If a line in the records contains the string "технике", show that line.

Collected data:
◇ ◇ ◇ ◇ ◇
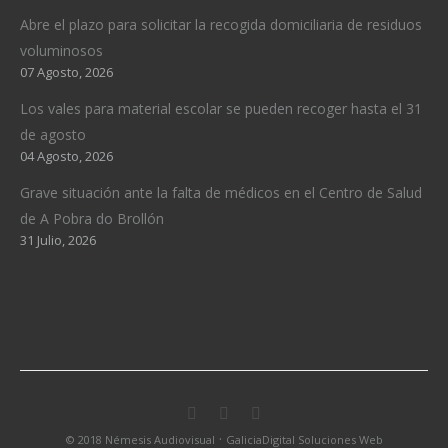
Abre el plazo para solicitar la recogida domiciliaria de residuos
voluminosos
07 Agosto, 2026
Los vales para material escolar se pueden recoger hasta el 31
de agosto
04 Agosto, 2026
Grave situación ante la falta de médicos en el Centro de Salud
de A Pobra do Brollón
31 Julio, 2026
·
© 2018 Némesis Audiovisual
GaliciaDigital Soluciones Web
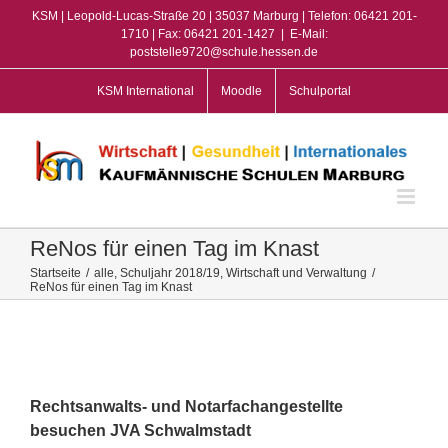
Zum
KSM | Leopold-Lucas-Straße 20 | 35037 Marburg | Telefon: 06421 201-
Inhalt
1710 | Fax: 06421 201-1427
|
E-Mail:
poststelle9720@schule.hessen.de
springen
KSM International
Moodle
Schulportal
ReNos für einen Tag im Knast
Startseite
/
alle
,
Schuljahr 2018/19
,
Wirtschaft und Verwaltung
/
ReNos für einen Tag im Knast
View
Larger
Image
Rechtsanwalts- und Notarfachangestellte
besuchen JVA Schwalmstadt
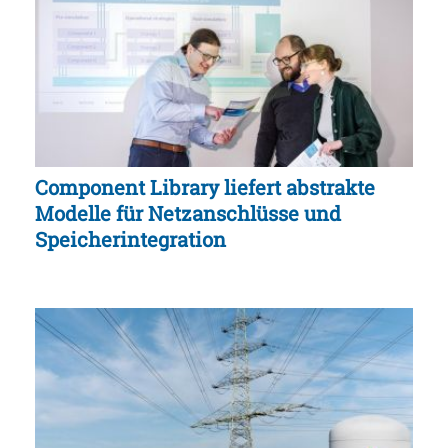
Component Library liefert abstrakte
Modelle für Netzanschlüsse und
Speicherintegration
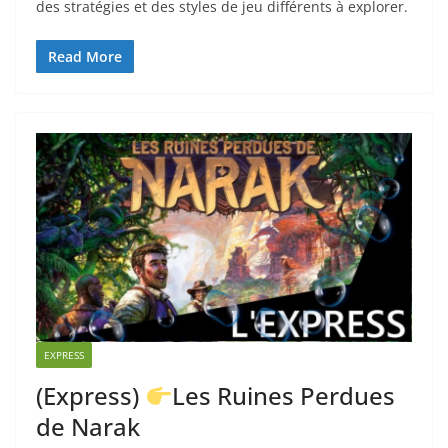
des stratégies et des styles de jeu différents à explorer.
Read More
EXPRESS
(Express)
Les Ruines Perdues
de Narak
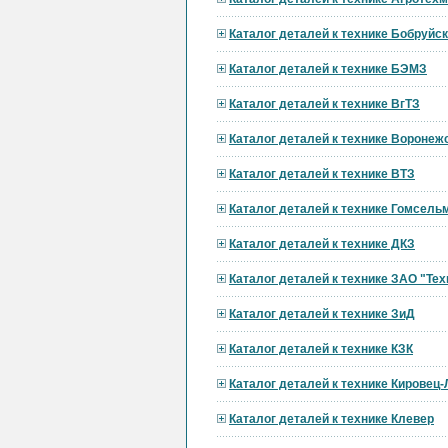
Каталог деталей к технике Бобруй
Каталог деталей к технике БЭМЗ
Каталог деталей к технике ВгТЗ
Каталог деталей к технике Вороне
Каталог деталей к технике ВТЗ
Каталог деталей к технике Гомсел
Каталог деталей к технике ДКЗ
Каталог деталей к технике ЗАО "Тех
Каталог деталей к технике ЗиД
Каталог деталей к технике КЗК
Каталог деталей к технике Кировец
Каталог деталей к технике Клевер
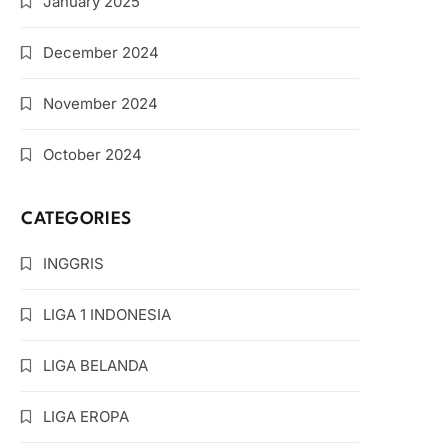
January 2025
December 2024
November 2024
October 2024
CATEGORIES
INGGRIS
LIGA 1 INDONESIA
LIGA BELANDA
LIGA EROPA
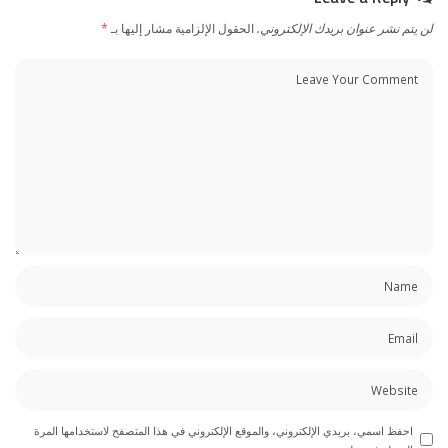
لن يتم نشر عنوان بريدك الإلكتروني.
الحقول الإلزامية مشار إليها بـ
*
احفظ اسمي، بريدي الإلكتروني، والموقع الإلكتروني في هذا المتصفح لاستخدامها المرة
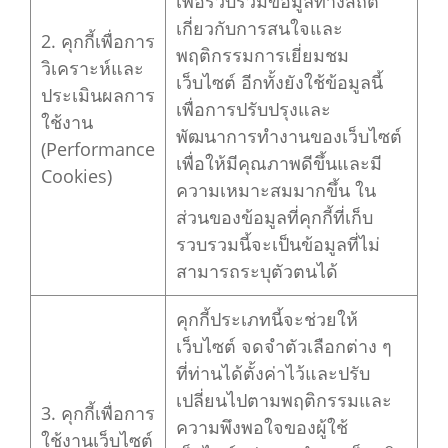
เพื่อรวบรวมข้อมูลทางสถิติ
เกี่ยวกับการสนใจและ
2. คุกกี้เพื่อการ
พฤติกรรมการเยี่ยมชม
วิเคราะห์และ
เว็บไซต์ อีกทั้งยังใช้ข้อมูลนี้
ประเมินผลการ
เพื่อการปรับปรุงและ
ใช้งาน
พัฒนาการทำงานของเว็บไซต์
(Performance
เพื่อให้มีคุณภาพดีขึ้นและมี
Cookies)
ความเหมาะสมมากขึ้น ใน
ส่วนของข้อมูลที่คุกกี้ที่เก็บ
รวบรวมนี้จะเป็นข้อมูลที่ไม่
สามารถระบุตัวตนได้
คุกกี้ประเภทนี้จะช่วยให้
เว็บไซต์ จดจำตัวเลือกต่าง ๆ
ที่ท่านได้ตั้งค่าไว้และปรับ
เปลี่ยนไปตามพฤติกรรมและ
3. คุกกี้เพื่อการ
ความพึงพอใจของผู้ใช้
ใช้งานเว็บไซต์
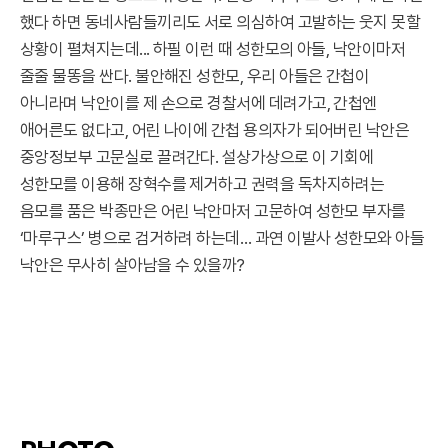
했다 하면 동네사람들끼리도 서로 의심하여 고발하는 웃지 못할
상황이 펼쳐지는데... 하필 이런 때 성한모의 아들, 낙안이마저
줄줄 물똥을 싼다. 불안해진 성한모, 우리 아들은 간첩이
아니라며 낙안이를 제 손으로 경찰서에 데려가고, 간첩엔
애어른도 없다고, 어린 나이에 간첩 용의자가 되어버린 낙안은
중앙정보부 고문실로 끌려간다. 설상가상으로 이 기회에
성한모를 이용해 장혁수를 제거하고 권력을 독차지하려는
음모를 품은 박종만은 어린 낙안마저 고문하여 성한모 부자를
‘마루구스’ 병으로 검거하려 하는데… 과연 이발사 성한모와 아들
낙안은 무사히 살아남을 수 있을까?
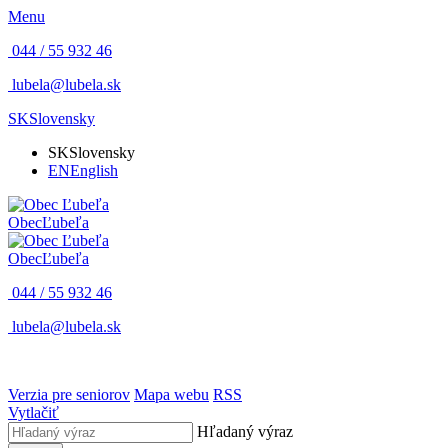
Menu
044 / 55 932 46
lubela@lubela.sk
SK
Slovensky
SK
Slovensky
EN
English
Obec
Ľubeľa
Obec
Ľubeľa
044 / 55 932 46
lubela@lubela.sk
Verzia pre seniorov
Mapa webu
RSS
Vytlačiť
Hľadaný výraz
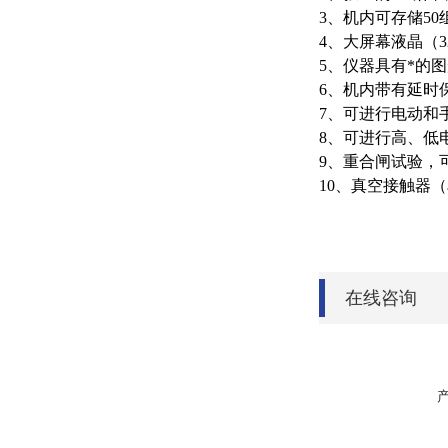
3、机内可存储5
4、大屏幕液晶（
5、仪器具有*的
6、机内带有延时
7、可进行电动和
8、可进行高、低
9、重合闸试验，
10、真空接触器
在线咨询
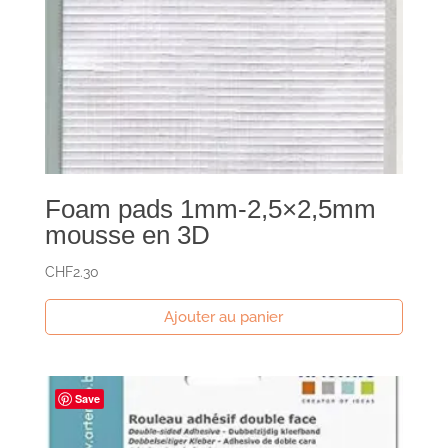
Foam pads 1mm-2,5×2,5mm
mousse en 3D
CHF
2.30
Ajouter au panier
Save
◇ ◇ ◇ ◇ ◇
EXERCISE ANSWER:
Каталог деталей к технике Бобруй
Каталог деталей к технике БЭМЗ
Каталог деталей к технике ВгТЗ
Каталог деталей к технике Вороне
Каталог деталей к технике ВТЗ
Каталог деталей к технике Гомсел
Каталог деталей к технике ДКЗ
Каталог деталей к технике ЗАО "Тех
Каталог деталей к технике ЗиД
Каталог деталей к технике КЗК
Каталог деталей к технике Кировец
Каталог деталей к технике Клевер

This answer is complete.